**Task item**
Each line in the material below must be transcribed exactly; no picture belongs in the copy.

**Data extract**
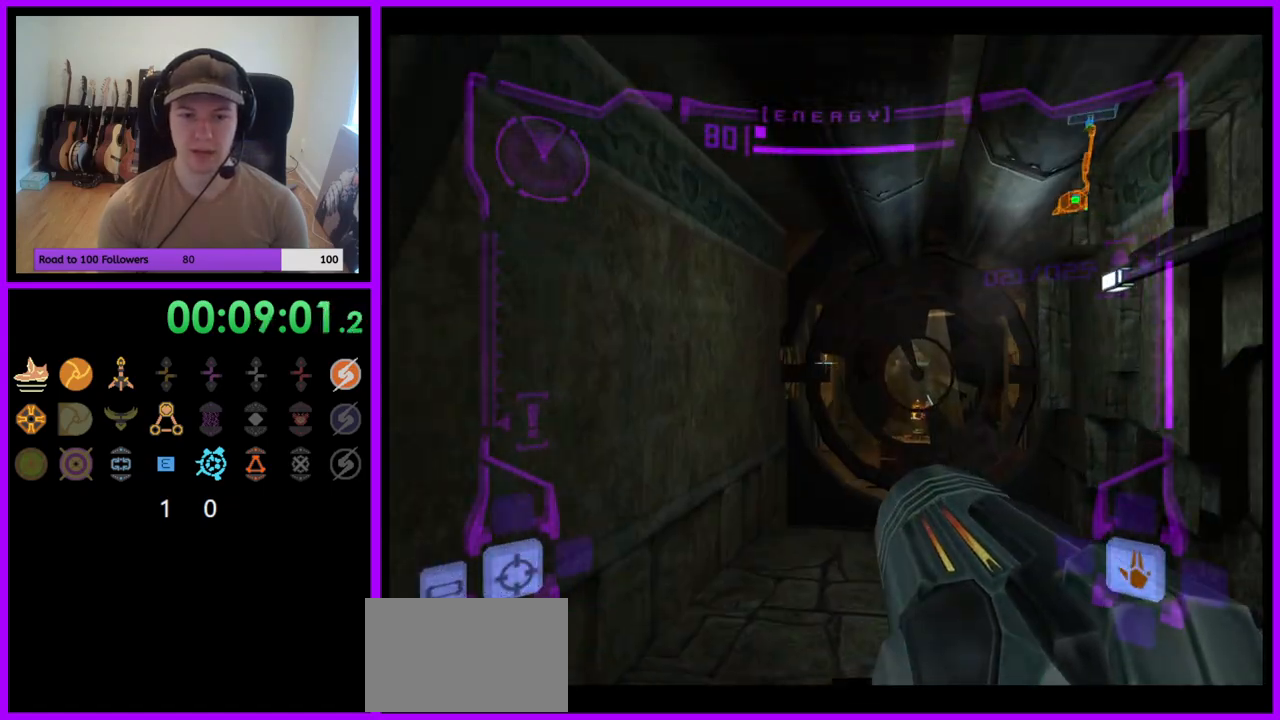
{"buttons": ["L1"], "left_stick": "up", "right_stick": "center", "events": []}
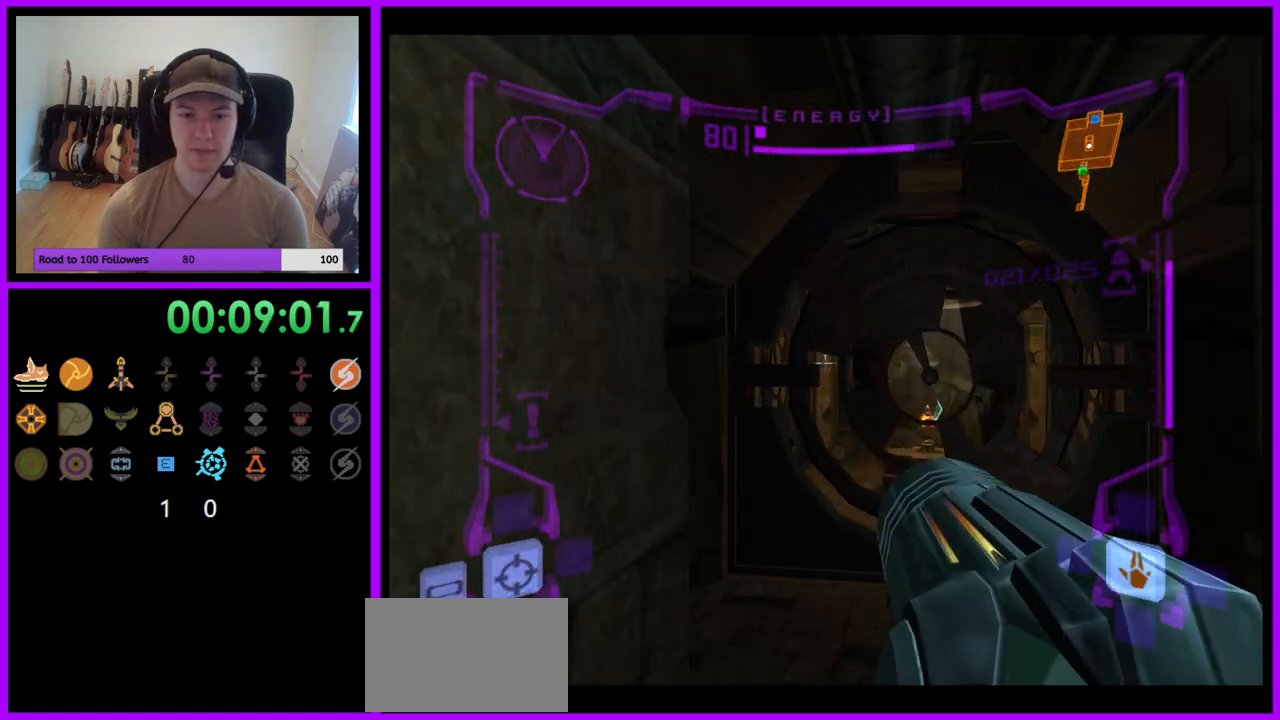
{"buttons": [], "left_stick": "up-right", "right_stick": "center", "events": [[50, "left_stick", "up-right"], [500, "L1", "up"]]}
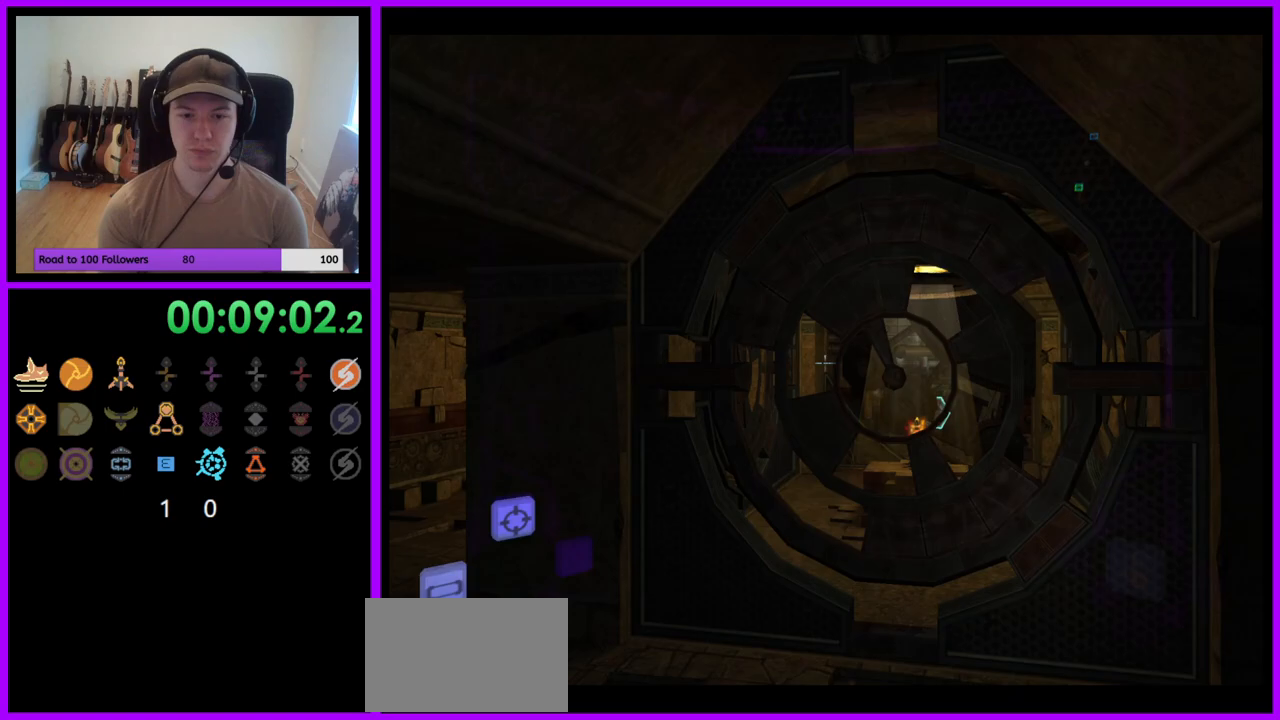
{"buttons": ["L1"], "left_stick": "up", "right_stick": "center", "events": [[200, "left_stick", "up"], [300, "L1", "down"]]}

**Exercise answer**
{"buttons": ["L1"], "left_stick": "up", "right_stick": "center", "events": []}
{"buttons": [], "left_stick": "up-right", "right_stick": "center", "events": [[50, "left_stick", "up-right"], [500, "L1", "up"]]}
{"buttons": ["L1"], "left_stick": "up", "right_stick": "center", "events": [[200, "left_stick", "up"], [300, "L1", "down"]]}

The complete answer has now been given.